TO-DO LIST –
1 – Decide whether each statement agrees with the passage about high school and college parties below, answering yes or no and quoting the deciding words from it: (a) The writer spent the night on low-pile carpet. (b) Someone at home commented on how the writer looked. (c) By graduation, the writer wanted to stay at college longer.
2 – Carry on the passage about high school and college parties below from its final sentence.

EXTRACT TO READ –
▶
I did my share of early-Sunday-morning walks across campus back at school, and some even longer walks when I was with a girl who lived ten blocks away from my place. College presents no opportunities for male walks of shame; they’re more like walks of triumph. You hobble out of a girl’s place after a Thursday night sorority cocktail, realize you’ve already missed one class, your red striped Brooks Brothers tie hanging around your neck underneath your crumpled-up navy blazer. It’s a little embarrassing, but shit, everyone knows what happened last night, and you just smile at the professors and administrators who walk by.


But, this drive of shame was ridiculous because you knew the second you pulled in the driveway you’d need an excuse for however wretched you looked, smelled, and acted. By that morning, after spending a night on low-pile carpet, I looked like absolute hell. My hair was shooting out in at least 90 directions, I reeked of three different kinds of alcohol, and I was nursing a moderate headache. I felt pretty much fine, but I must’ve looked like ten miles of bad road. Now I know how cheating husbands feel when they roll into the driveway to greet the wife and kids with clothes wrinkled from lying on the floor of their secretary’s walk-up and smelling of unfamiliar perfume.


“How was it?” my dad asked as I bounded through the front door.


“Uhhh...great, lot of fun, pretty cool, you know, the usual.”


“Well, good.”


No one commented on the fact that I looked like I’d been out in the wilderness howling with the wolves all night. (In college, I showed up to most of my 9 AM classes looking like this.)

Later, I told my parents about most of the things that happened. They were cool about it. Mission accomplished, no jail time. Move forward. And that’s all you can do.


Going to class for six hours a day, five days a week made all of those high school parties something to really treasure, and even if things got out of control, I always walked out the morning after with a dozen good stories. The jokes that came out of that night and countless other weekends over the coming months made leaving high school difficult. Make fun if you want, but these memories are irreplaceable—everyone still gets shit for the time they made complete asses of themselves at a party like five and a half years ago.


College isn’t like that; not always. Too much free time gives you all kinds of excuses for drinking: parties (at a frat house, with the artsy kids, in the stoners’ pad, etc.), cocktails, bar hopping on a Wednesday, and whatever else. The constant stream of parties and bar crawls deafens the senses like sitting through the two-and-a-half hour running time of Transformers 2. Just like I couldn’t wait to get out of that movie, by graduation, I couldn’t wait to pack up the car and get the hell home.
◀
DATA EXTRACT –
▶
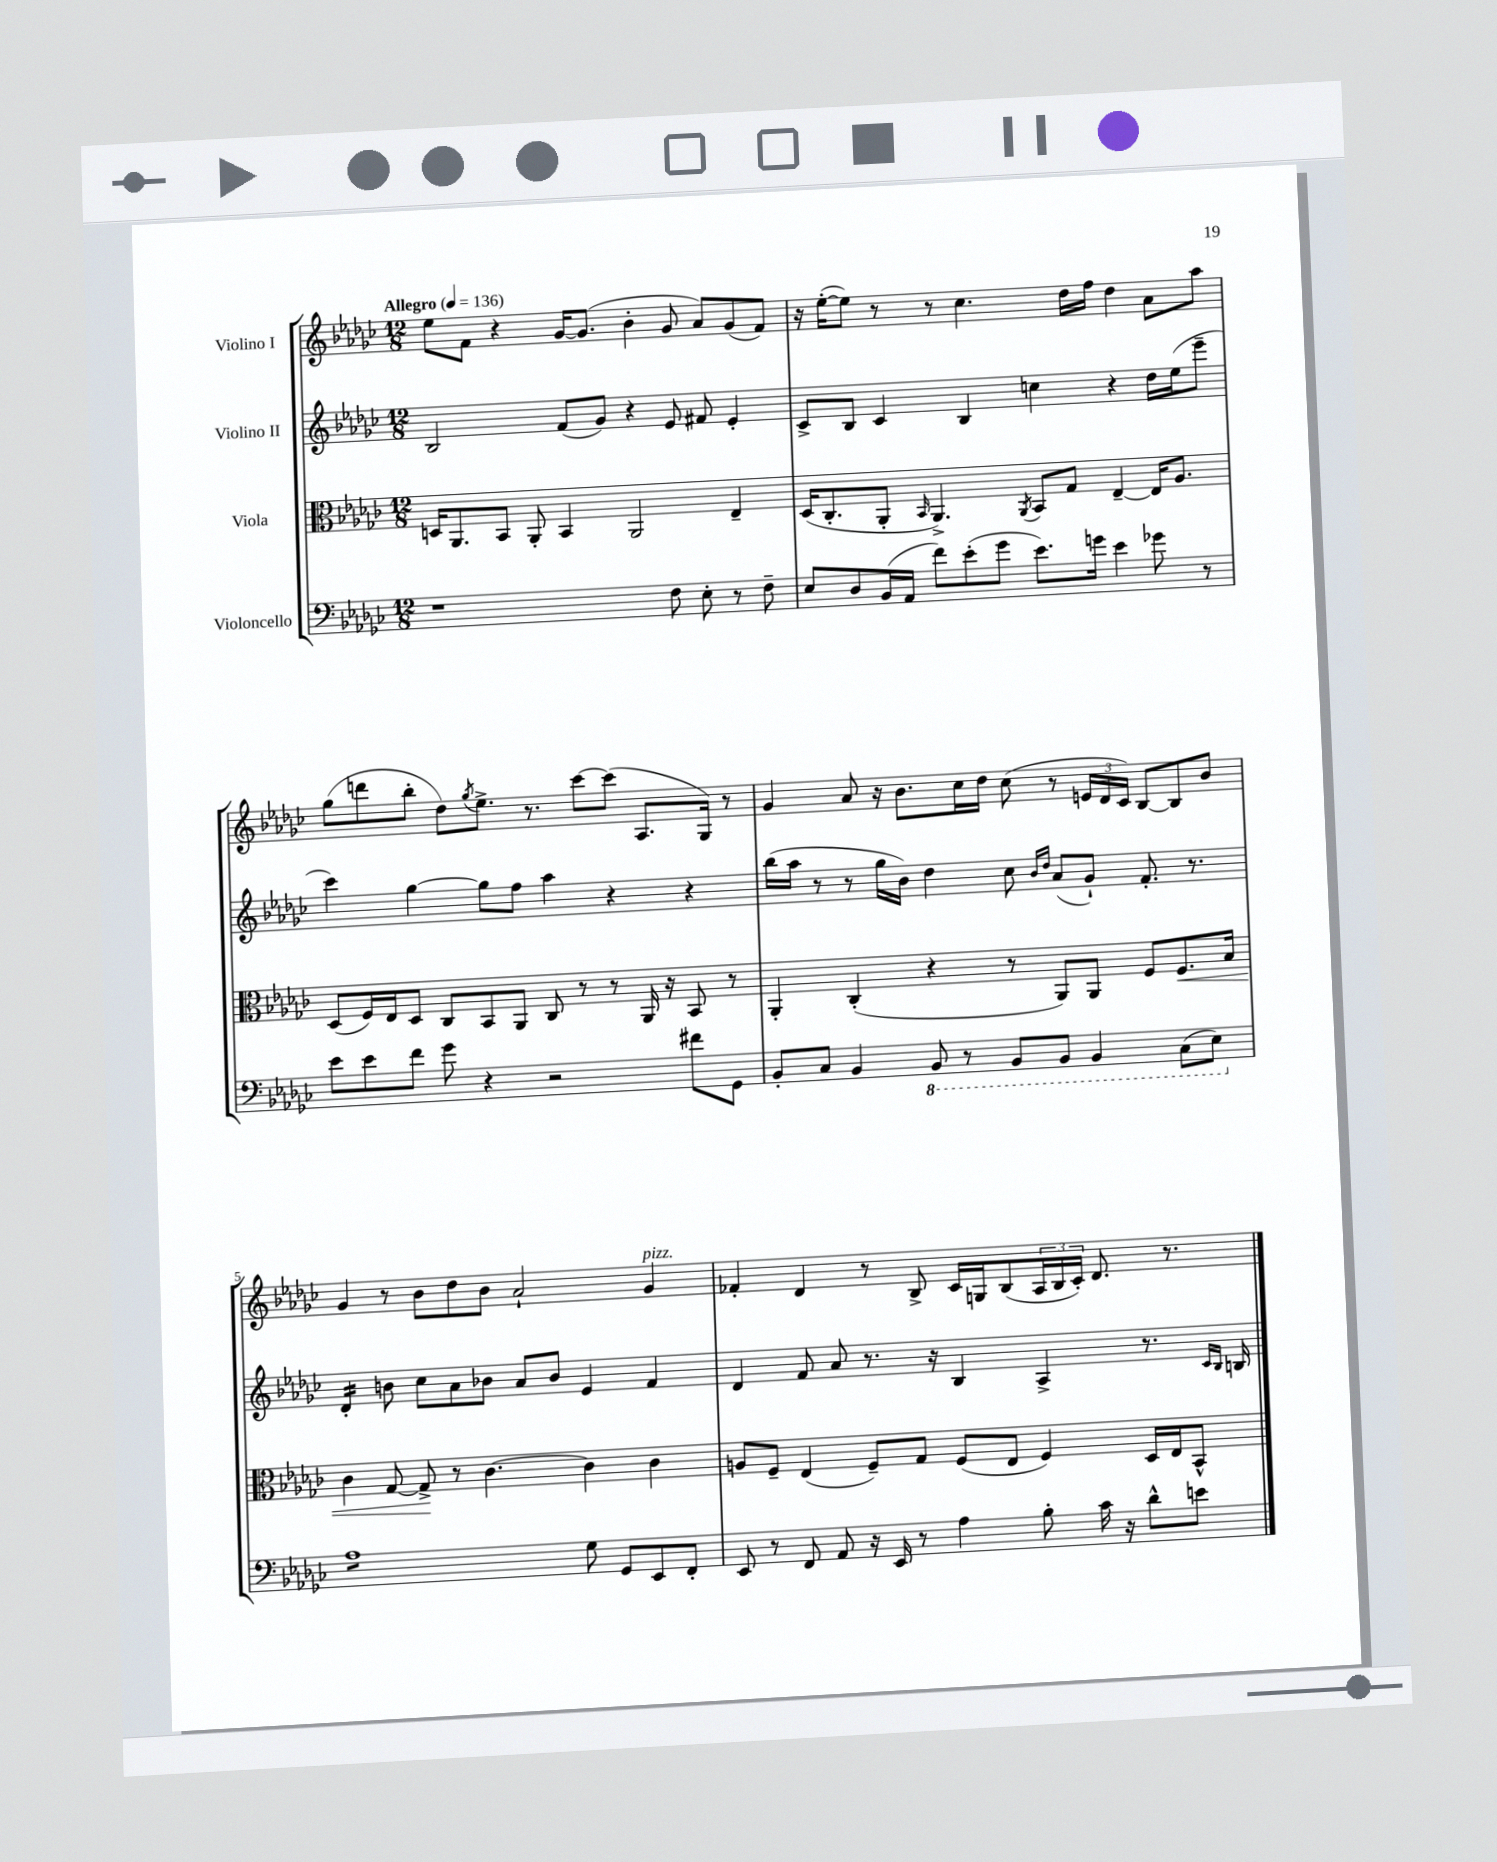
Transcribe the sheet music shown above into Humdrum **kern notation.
◀
EXERCISE RESPONSES –
1 –
(a) Yes: "after spending a night on low-pile carpet"
(b) No: "No one commented on the fact that I looked like I’d been out in the wilderness howling with the wolves all night."
(c) No: "by graduation, I couldn’t wait to pack up the car and get the hell home."

2 –
When you leave for freshman year of college, you ump into it with stars in your eyes: the endless keg parties, the college women, the easy availability of whatever substances you care to experiment with. All this shit sounds epic. But it never lives up to whatever stupid expectations you have at 17 years old. And even when you think the college myths are gonna be the things you treasure forever, they’re not.


When I talked to a few of my good buddies from college on alumni weekend (about five months ago), we all remembered some of the shit we did over the past couple of years. The things we brought up were far removed from the crap perpetuated by the O.A.R.-listening, Abercrombie-wearing, necklace-slinging high school senior. None of us mentioned “that one sick rager at SAE” or “that amazing sorority cocktail where I did a keg stand for like 39 seconds.” These things were meaningless. Instead, we talked about some time we played pool on a Tuesday, drank a lot of pitchers and ended up at the diner until 6 AM. We remembered the power hours where we crammed 20 people into one bedroom and sang Hall & Oates songs (and only felt a little embarrassed). It seemed weak at the time, but the stuff we did before or after a party, or where we went on a Wednesday when there was “nothing better” going on—this shit was important.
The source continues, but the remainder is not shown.